[linux-cifs-client] [RFC][PATCH] cifs: add helper to simplify handling of unicode strings and use it

Sun Apr 12 18:16:02 GMT 2009

On Sun, Apr 12, 2009 at 9:23 AM, Peter Hudec <PeterHudec at web.de> wrote:
> Suresh Jayaraman schrieb:
>>
>> Based on the recent discussions on opencoded, inconsistent allocation of
>> memory needed for a unicode string conversion, the consensus is to
>> calculate the memory needed exactly instead of using size assumptions
>> and to consolidate some code that allocates memory and does conversion
>> in a helper function and use it widely.
>>

> First of all, it should be clear what means "Unicode" when we talk of
> "Unicode".
>
> There are variants with a fixed character length and a variable character
> length.
>
> When talking about Unicode for CIFS, there is meant UCS-2 or UTF-16.
> UCS-2 is fixed with 2 bytes per character.
> UTF-16 can be 2 bytes or 4 bytes long.

CIFS (and presumably NTFS, JFS and in the future SMB2 and perhaps a
few others) use Unicode (this used to be described as UCS-2, but you are
probably right that this is actually UTF-16 for certain newer servers such
as Windows 2003, Windows 2008, Vista).  Windows moved to UTF-16
internally and it wouldn't make sense for this to be specific to the network
protocol.   I don't know if in practice the distinction between UCS-2 vs. UTF-16
would make a difference in the more limited form of the mappings done here.

The WSPP has a large companion document describing Unicode which
may describe the more important details (for someone very familiar
with internationalization):

http://download.microsoft.com/download/9/5/E/95EF66AF-9026-4BB0-A41D-A4F81802D92C/%5BMS-UCODEREF%5D.pdf

-- 
Thanks,

Steve

= Rows =
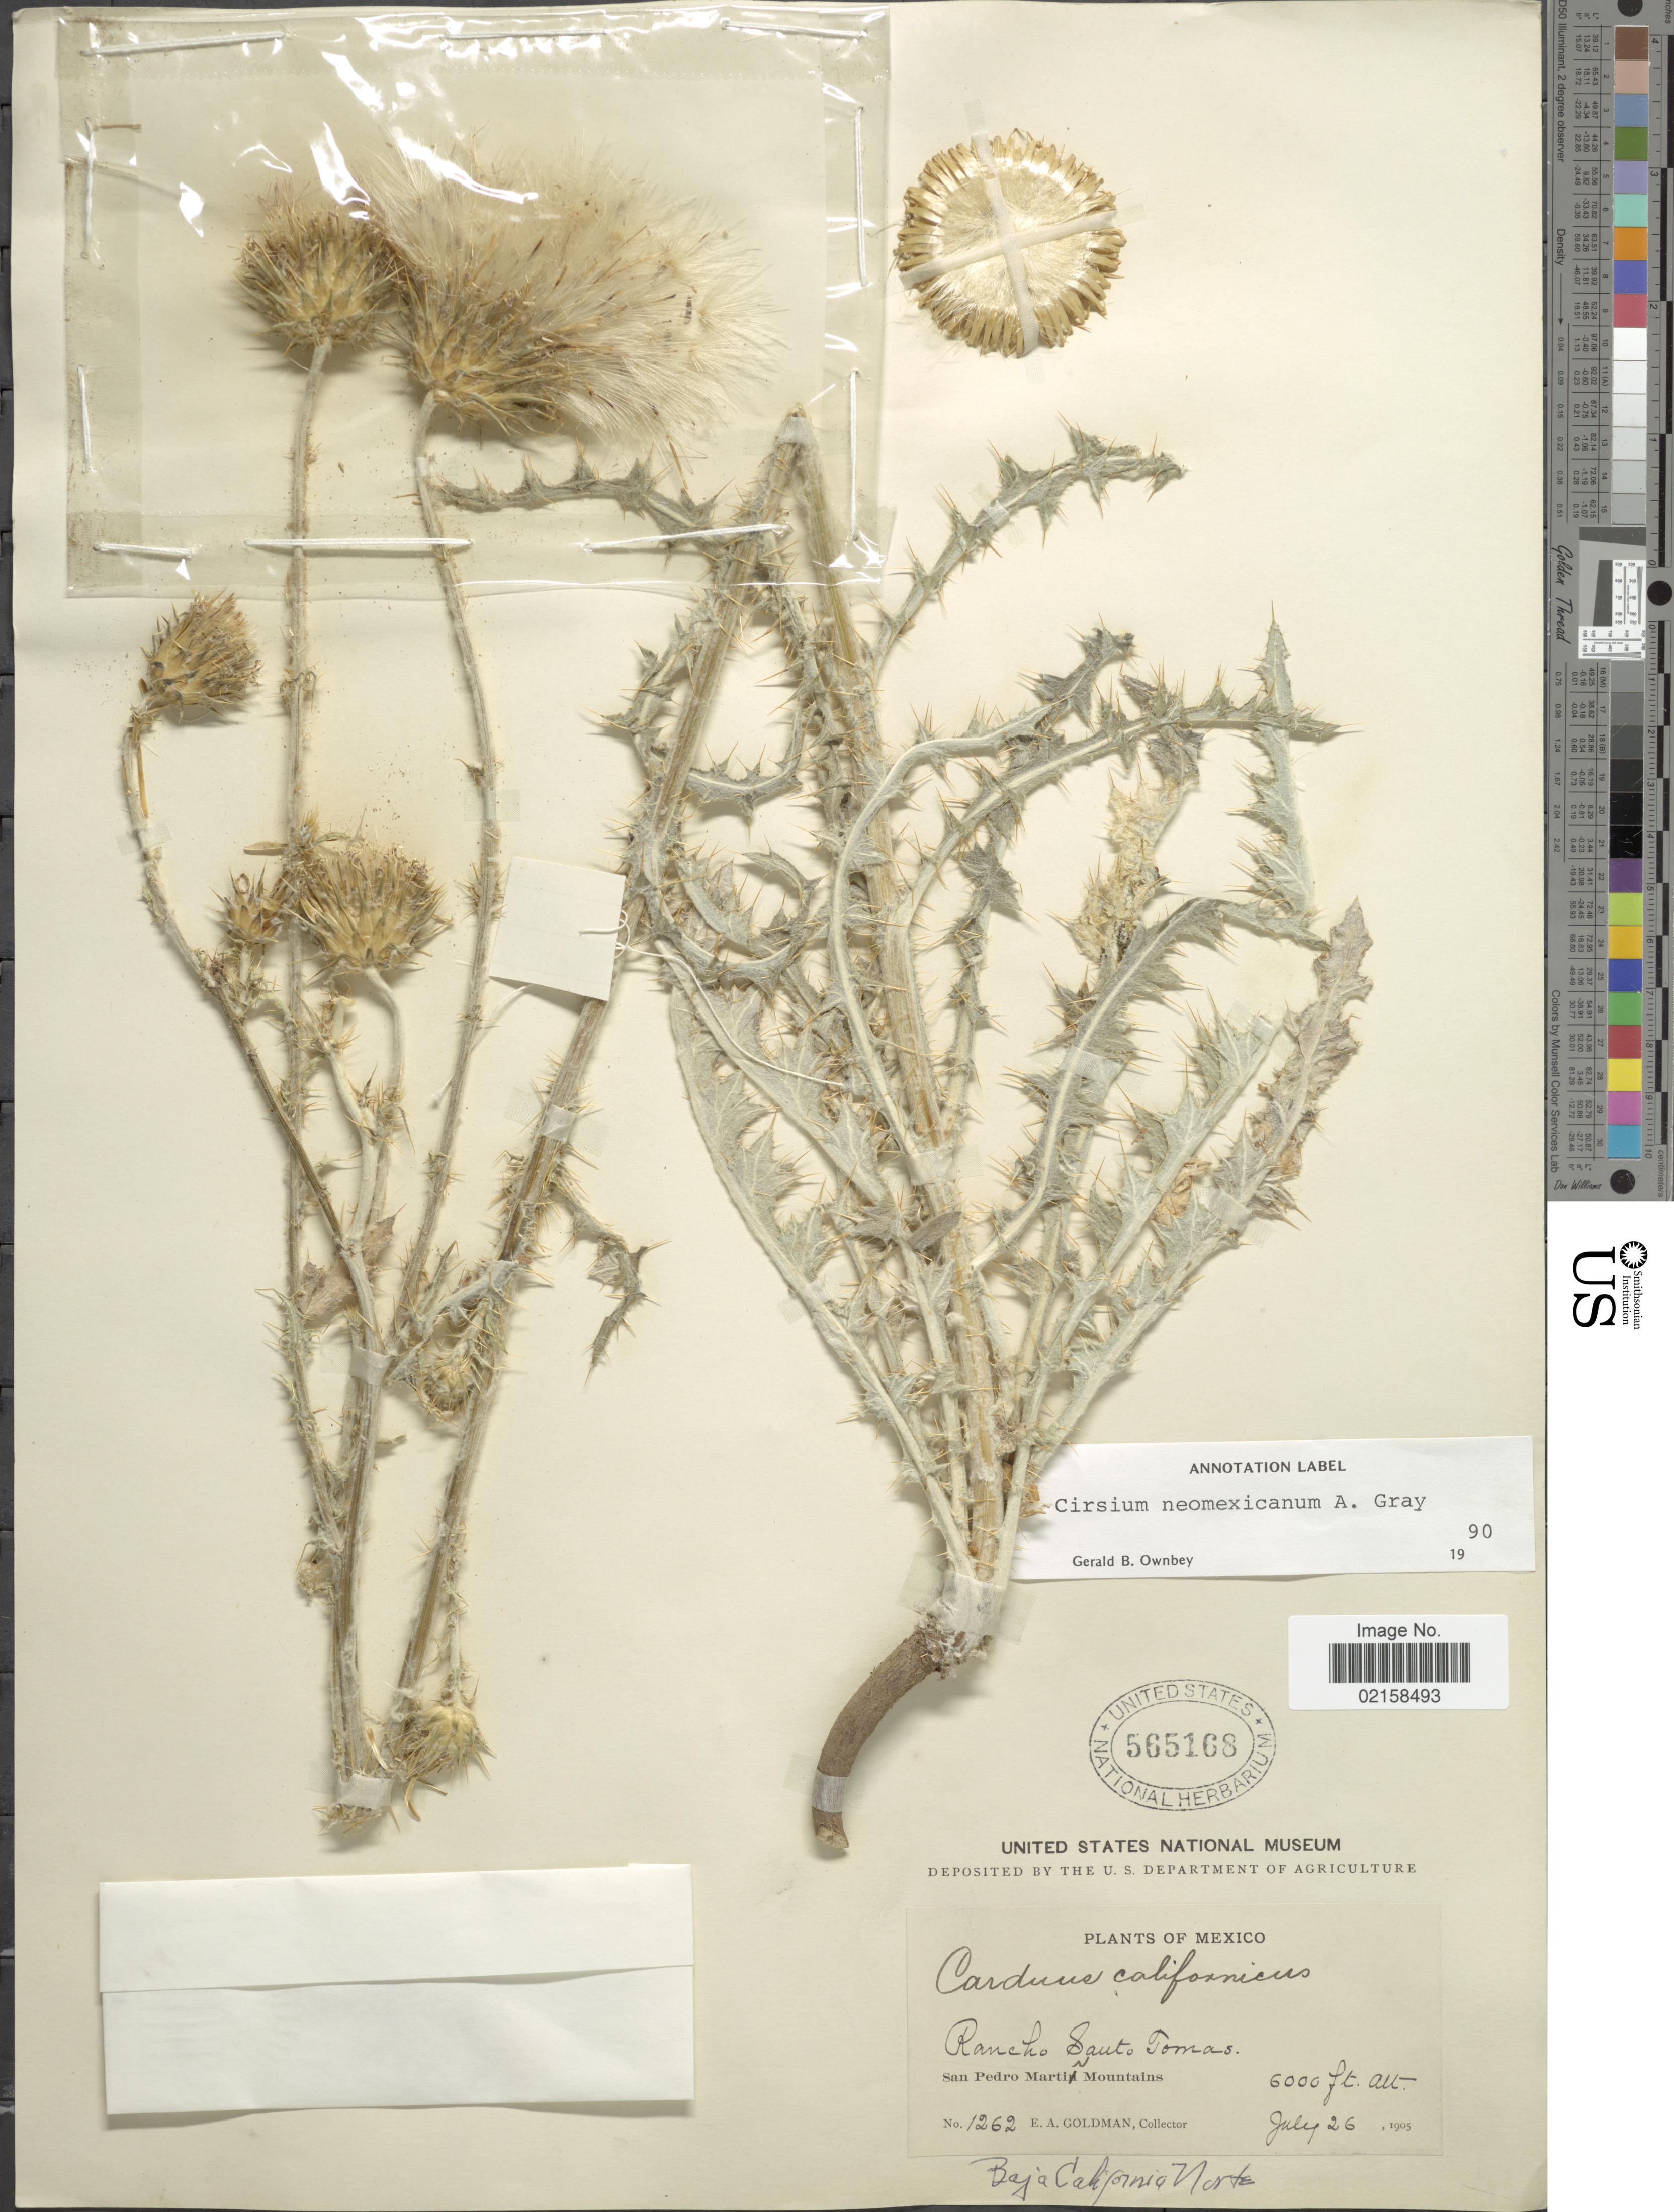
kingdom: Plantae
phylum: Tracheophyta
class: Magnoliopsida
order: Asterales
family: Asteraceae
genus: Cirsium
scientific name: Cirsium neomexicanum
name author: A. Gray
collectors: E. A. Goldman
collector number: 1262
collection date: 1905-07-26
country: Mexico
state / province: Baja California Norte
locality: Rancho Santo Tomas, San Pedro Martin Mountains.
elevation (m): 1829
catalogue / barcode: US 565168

= Required tasks =
**1)** Reproduce the CIFS Unicode mailing list post in full, with no changes.
**2)** Write out every line of the records exactly, without the pictures.
The records bear no relation to the CIFS mailing list post.

= Task-by-task solutions =
**1)**
[linux-cifs-client] [RFC][PATCH] cifs: add helper to simplify handling of unicode strings and use it

Sun Apr 12 18:16:02 GMT 2009

On Sun, Apr 12, 2009 at 9:23 AM, Peter Hudec <PeterHudec at web.de> wrote:
> Suresh Jayaraman schrieb:
>>
>> Based on the recent discussions on opencoded, inconsistent allocation of
>> memory needed for a unicode string conversion, the consensus is to
>> calculate the memory needed exactly instead of using size assumptions
>> and to consolidate some code that allocates memory and does conversion
>> in a helper function and use it widely.
>>

> First of all, it should be clear what means "Unicode" when we talk of
> "Unicode".
>
> There are variants with a fixed character length and a variable character
> length.
>
> When talking about Unicode for CIFS, there is meant UCS-2 or UTF-16.
> UCS-2 is fixed with 2 bytes per character.
> UTF-16 can be 2 bytes or 4 bytes long.

CIFS (and presumably NTFS, JFS and in the future SMB2 and perhaps a
few others) use Unicode (this used to be described as UCS-2, but you are
probably right that this is actually UTF-16 for certain newer servers such
as Windows 2003, Windows 2008, Vista).  Windows moved to UTF-16
internally and it wouldn't make sense for this to be specific to the network
protocol.   I don't know if in practice the distinction between UCS-2 vs. UTF-16
would make a difference in the more limited form of the mappings done here.

The WSPP has a large companion document describing Unicode which
may describe the more important details (for someone very familiar
with internationalization):

http://download.microsoft.com/download/9/5/E/95EF66AF-9026-4BB0-A41D-A4F81802D92C/%5BMS-UCODEREF%5D.pdf

-- 
Thanks,

Steve

**2)**
kingdom: Plantae
phylum: Tracheophyta
class: Magnoliopsida
order: Asterales
family: Asteraceae
genus: Cirsium
scientific name: Cirsium neomexicanum
name author: A. Gray
collectors: E. A. Goldman
collector number: 1262
collection date: 1905-07-26
country: Mexico
state / province: Baja California Norte
locality: Rancho Santo Tomas, San Pedro Martin Mountains.
elevation (m): 1829
catalogue / barcode: US 565168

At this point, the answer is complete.